After suffering depression, self-harm, anorexia and a breakdown (and at one point being sectioned) the star found herself with nowhere to go around 2015. She had no work, and an unexpected tax bill “completely scuppered me. I was done”.

“I was trying to apply for jobs, but without my phone or a laptop… I was walking round with a black bin liner with my clothes. ‘Excuse me! You got any jobs going in the bookshop? Or you got any jobs going in the library?’ I just want to work anywhere, I don’t care. It was very difficult for me, traipsing around everywhere with a bag, just trying to get myself back on my feet.”
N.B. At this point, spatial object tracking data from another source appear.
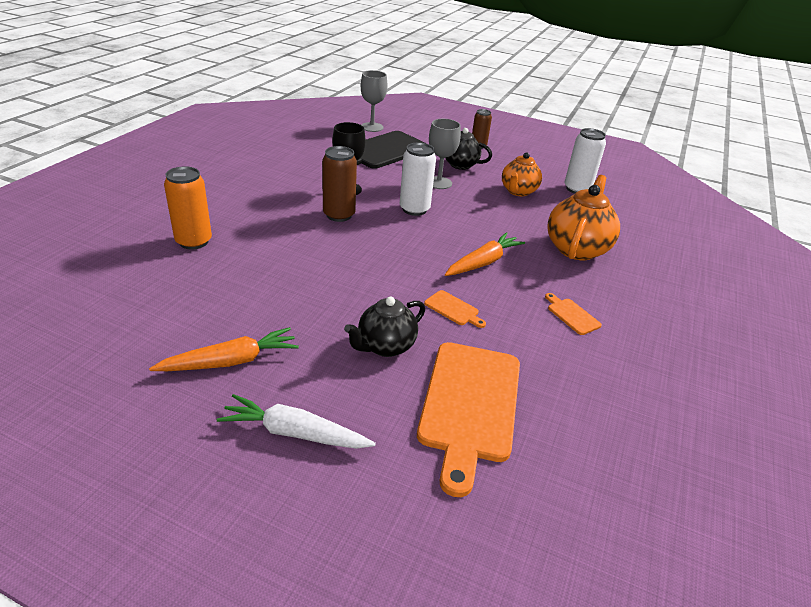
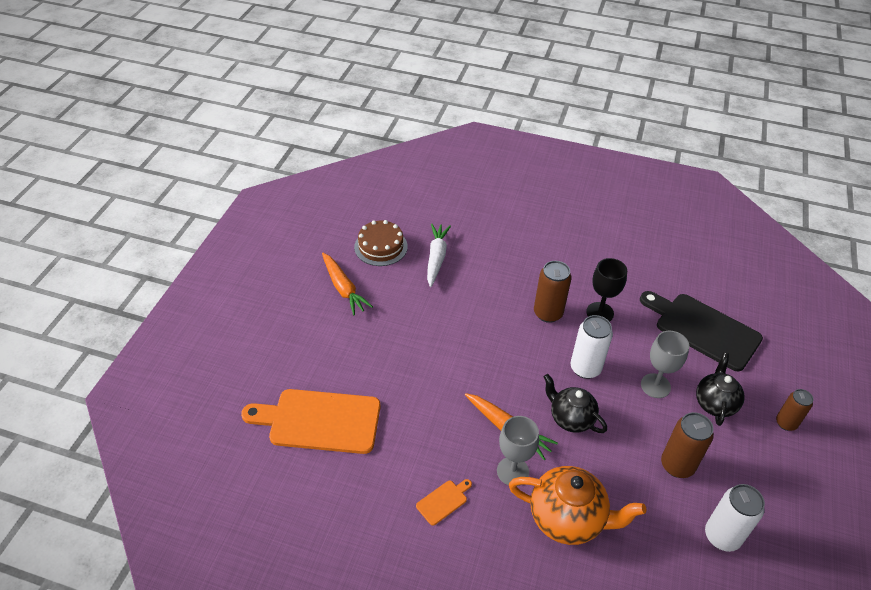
camera: 85 degrees right, 10 degrees up
(164, 316) = (381, 247): none -> brown cake
(194, 241) = (470, 237): orange can -> none
(294, 433) = (287, 330): white carrot -> white carrot (436, 258)
(372, 127) = (763, 313): grey goblet -> grey goblet (512, 471)
(385, 346) = (373, 366): black teapot -> black teapot (570, 418)
(453, 309) = (429, 407): orange cutting board -> none
(518, 191) = (677, 465): orange teapot -> brown can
Gail spent time moving between friends’ spare rooms and sofas. “And there were a couple of nights on Hampstead Heath, just sitting, thinking: ‘I’ve got no idea where to go’. It was a very long six months, but I managed to get back on my feet again.”

Porter entered the Celebrity Big Brother house in August 2015, appearing alongside stars including Janice Dickinson, Bobby Davro and Natasha Hamilton, and was able to rent the flat in London she is living in today. “I’m happy to have a roof over my head,” she says

In recent times Gail has campaigned to raise awareness of those facing homelessness and is now working with the Good Things Foundation, a digital charity, and Virgin Media O2 to highlight The National Databank – described as being similar to a foodbank, but for free mobile data, texts, and calls.

Demand for the National Databank is increasing, with its website already receiving almost double the number of visits in 2023 compared to the same period in 2022, as the British cost of living crisis continues.